While boomers watched fast food Gen X and Millennials were mushroomed across the country and the first generations to see fast food ubiquitous. And that ubiquity also exposed millennials to a roller coaster ride in public communication about what to think about it. In 2004, Morgan Spurlock Super size me was released, and in 2006 Michael Pollan released The omnivorous dilemma. These media confirmed what was intuitively obvious: fast food was harmful to the environment, the food supply chain and workers. But the rightly defamatory message was also based on a fat argument about what fast food means to health, and implied that those who bought a $ 1 burger had no „taste”. It felt like a shameful top-down discourse, and while it had good points, it was also deeply alienating.

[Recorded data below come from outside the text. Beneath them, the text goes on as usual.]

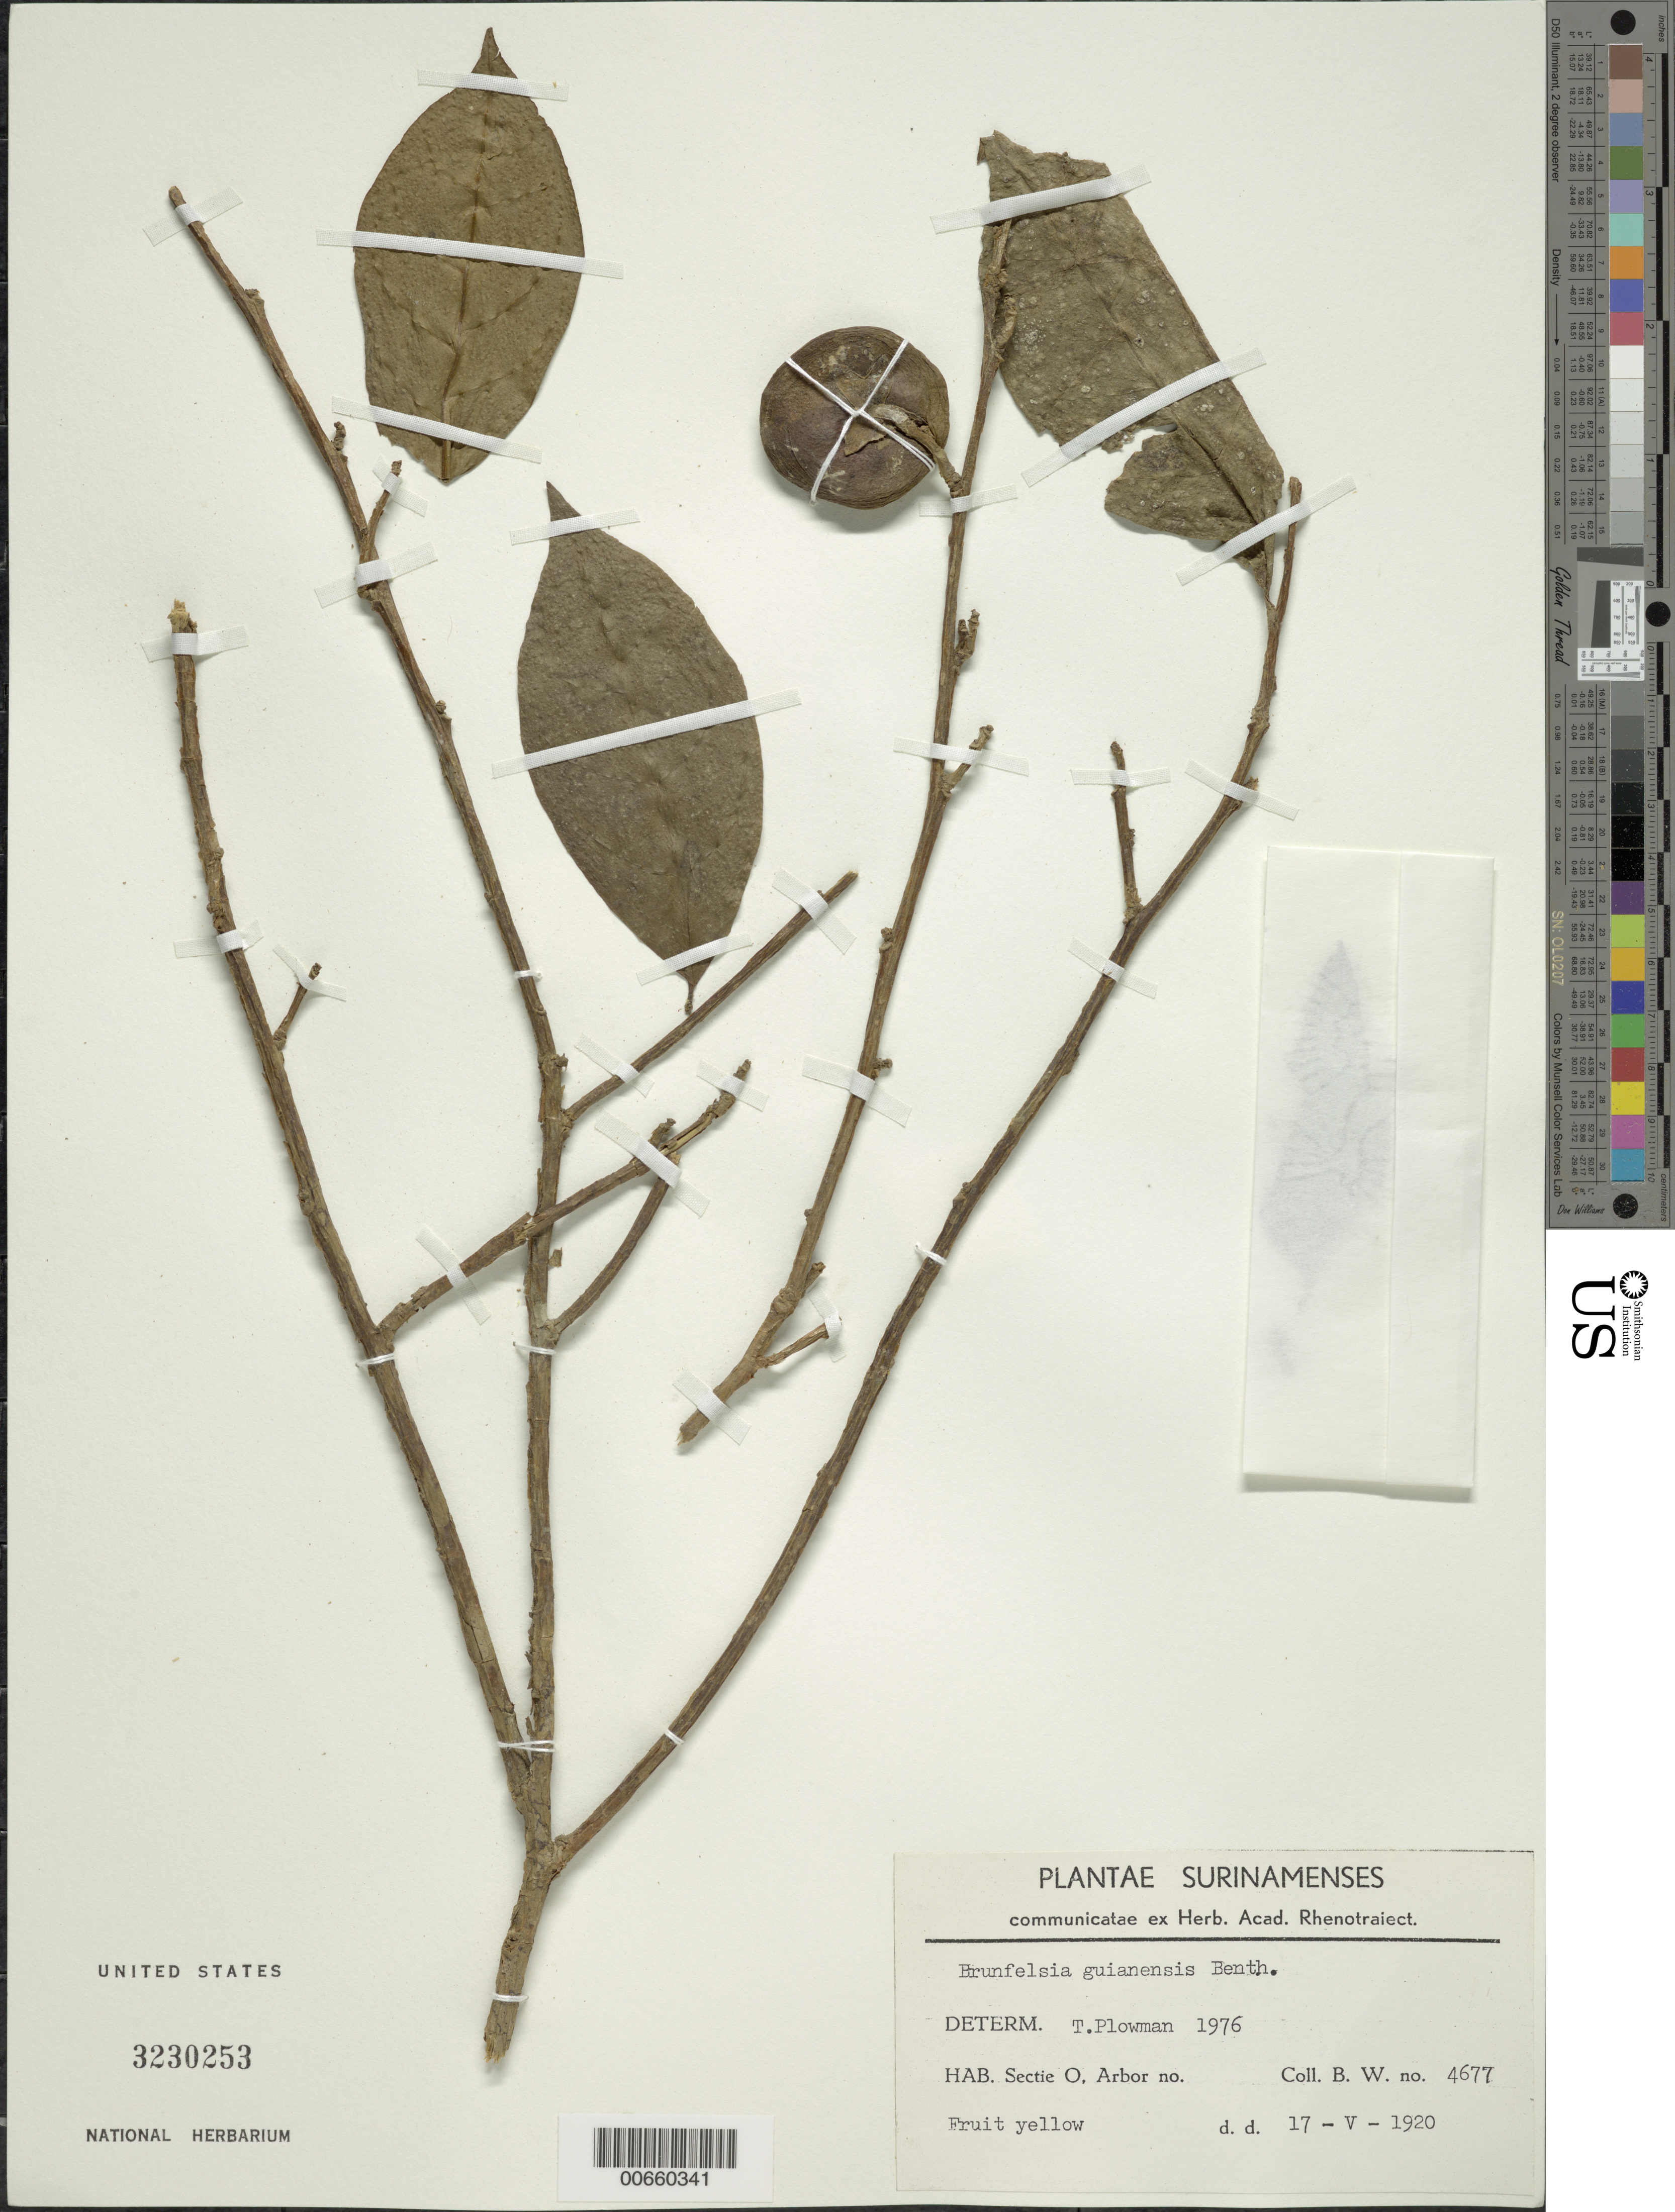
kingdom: Plantae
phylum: Tracheophyta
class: Magnoliopsida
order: Solanales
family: Solanaceae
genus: Brunfelsia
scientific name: Brunfelsia guianensis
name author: Benth.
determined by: Plowman, Timothy C.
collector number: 4677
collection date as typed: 17-May-20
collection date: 1920-05-17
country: Suriname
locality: Sectie O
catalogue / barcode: US 3230253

Pollan and the like ushered in a new farm-to-table slow food movement in certain classes that produced incredible meals at best to be sustainable, and at worst, unbearable. In response to the latter, a new generation of chefs, notably David Chang, welcomed the „Lowbrow,” who took care of Popeyes and Dominoes and insisted that anyone who didn’t enjoy them was a joyless snob. They were right too. The whole reason fast food became popular is because it is designed to be delicious. So enjoying fast food meant rejecting the bougie aesthetic and being a person of the people, not throwing yum. Building on that self-congratulatory backlash, these retro logos encourage consumers to just enjoy themselves, indulging in what they’ve been craving for since childhood, stop worrying, and love the stuffed crust.

In her comic „Design is not neutralArtist Colleen Tighe explores the ethics of designing for billion dollar companies. „What does it really mean to take faceless tech companies involved in the destruction of public goods and services, fair wages and neighborhoods, and make them look friendly and simple?” She asks. Burger King still pays poverty wages and just accepted Stop buying abused chickens after immense public pressure and initiatives like the „Sustainable Whopper” are actually not very sustainable, more for PR than anything else. We know it does whether the Megachain has a Swoopy 2000s logo or a retro chic logo. But Burger King and the others know that they have a chance to gloss over any negative associations by reminding us of a more positive time, even if it’s an outright fantasy.

„Design is all subjective and everything has to do with what marketing is trying to convey,” says Millman. She points out the similarities between the Nike Swoosh, the Newport cigarette logo and the red boomerang around the Cital One sign, and how customers have very different associations with these brands, even if their branding looks the same. A logo is just a symbol that we attach importance to. These new retro designs draw on the heart and evoke warmer, simpler times, but that’s because customers are the ones who have those associations. We create the nostalgia, not the brand.

The pendulum can swing again in 20 years. Gen Z may have an ironic fondness for the aggressive millennium logos, and advertising firms might jump into them to get more pizza moving. But the point will be the same: making us forget what we know and buy based on what we feel.